Dans toutes ces tentatives de réforme, nous avons été frappé de voir que ce ne sont jamais que les ouvriers des grandes usines pour lesquels on demande la protection des lois ; or, ce n’est pas là que sont les plus grandes misères, et dans les ateliers appelés de famille il existe souvent une barbarie mille fois plus répréhensible. Il est telle industrie, au milieu de Paris et de Londres, sur laquelle la police n’a aucune action, et où les enfants et les femmes sont bien plus maltraités que dans les grandes usines. Là, dix-huit heures de travail, des coups pour récompense, une nourriture insuffisante, sont le lot ordinaire de jeunes apprentis que la loi de police devrait protéger. On a créé des sociétés pour la protection des jeunes voleurs : ces sociétés devraient chercher à étendre leur action sur les jeunes travailleurs encore honnêtes.

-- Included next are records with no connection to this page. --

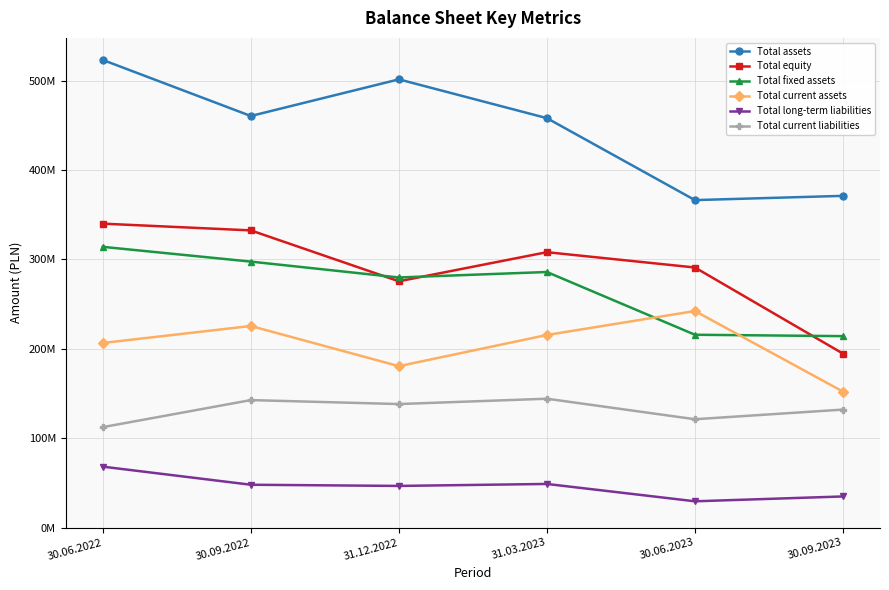

Does the chart have visible grid lines?

Yes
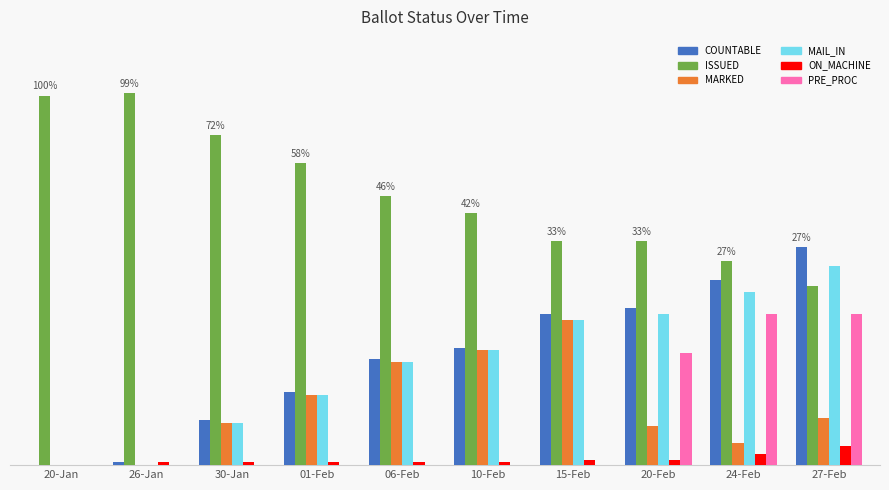

Reading left to right, what are all the values shown in this chart?

COUNTABLE: 20-Jan=0	26-Jan=1	30-Jan=16	01-Feb=26	06-Feb=38	10-Feb=42	15-Feb=54	20-Feb=56	24-Feb=66	27-Feb=78
ISSUED: 20-Jan=132	26-Jan=133	30-Jan=118	01-Feb=108	06-Feb=96	10-Feb=90	15-Feb=80	20-Feb=80	24-Feb=73	27-Feb=64
MARKED: 20-Jan=0	26-Jan=0	30-Jan=15	01-Feb=25	06-Feb=37	10-Feb=41	15-Feb=52	20-Feb=14	24-Feb=8	27-Feb=17
MAIL_IN: 20-Jan=0	26-Jan=0	30-Jan=15	01-Feb=25	06-Feb=37	10-Feb=41	15-Feb=52	20-Feb=54	24-Feb=62	27-Feb=71
ON_MACHINE: 20-Jan=0	26-Jan=1	30-Jan=1	01-Feb=1	06-Feb=1	10-Feb=1	15-Feb=2	20-Feb=2	24-Feb=4	27-Feb=7
PRE_PROC: 20-Jan=0	26-Jan=0	30-Jan=0	01-Feb=0	06-Feb=0	10-Feb=0	15-Feb=0	20-Feb=40	24-Feb=54	27-Feb=54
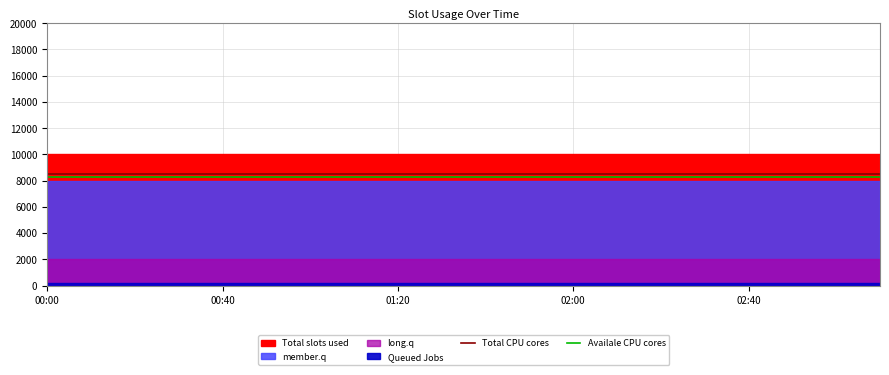

True or false: Availale CPU cores has a value of 2341.5 at 00:00.

False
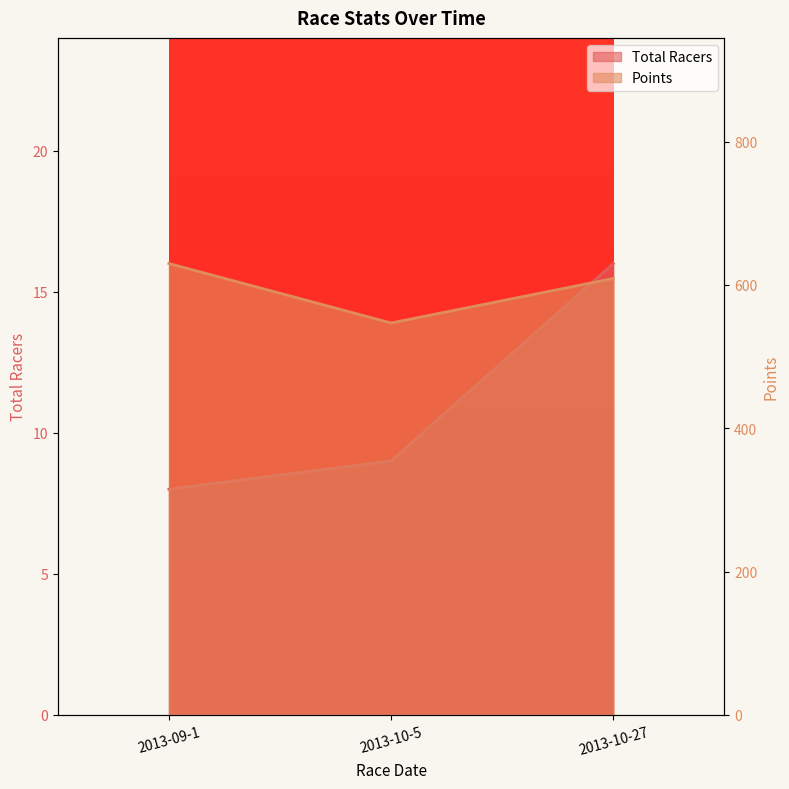

Reading left to right, what are all the values shown in this chart?

Total Racers: 8.0	9.0	16.0
Points: 630.0	547.0	609.1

La liste du prix de fabrication de certains objets donne une idée du salaire que, dans Paris même, une jeune ouvrière peut recevoir ; c’est surtout pour les ouvrières en linge que ce salaire est insuffisant. Il faut travailler vingt heures pour gagner 80 cent, à 4 fr., et cela quand l’ouvrage est abondant ! À Paris, les prisons font aux pauvres ouvrières honnêtes une concurrence ruineuse. Saint-Lazare contient mille ouvrières nourries et logées, et dont le travail est à bas prix.

Quoiqu’il en soit, la motion de lord Astley n’a pas été prise en considération. Les manufacturiers ne tireront pas un bien grand avantage de ce rejet, de même que les ouvrières n’eussent pas tiré un bien grand avantage de la diminution des heures de leur travail. Dans les grandes manufactures, ce travail n’est réellement pas au-dessus de leurs forces, et toutes les précautions sont prises pour que les conditions sanitaires soient les meilleures possible ; certes, on respire un air plus sain dans une filature que dans les tristes réduits où le pauvre, libre et oisif, vit au milieu de l’ordure et de la fange ; plus sain que celui des villages où le fumier est l’ornement de tous les seuils ; plus sain que celui des quartiers de Paris les plus populeux, le faubourg Saint-Marcel par exemple.

La Chambre des députés a chez nous voté plusieurs lois, celle des patente », celle de la chasse entre autres ; elle poursuit aujourd’hui la discussion de la loi sur les brevets d’invention. Nous remarquons avec plaisir la tendance générale, qui semble être de ne regarder les brevets que comme un simple enregistrement, une date certaine ; il serait fâcheux que l’opinion contraire prévalût, et que l’État voulût devenir le juge d’inventions qui souvent sont regardées à leur début comme des rêves. M. Arago l’a prouvé par mille exemples.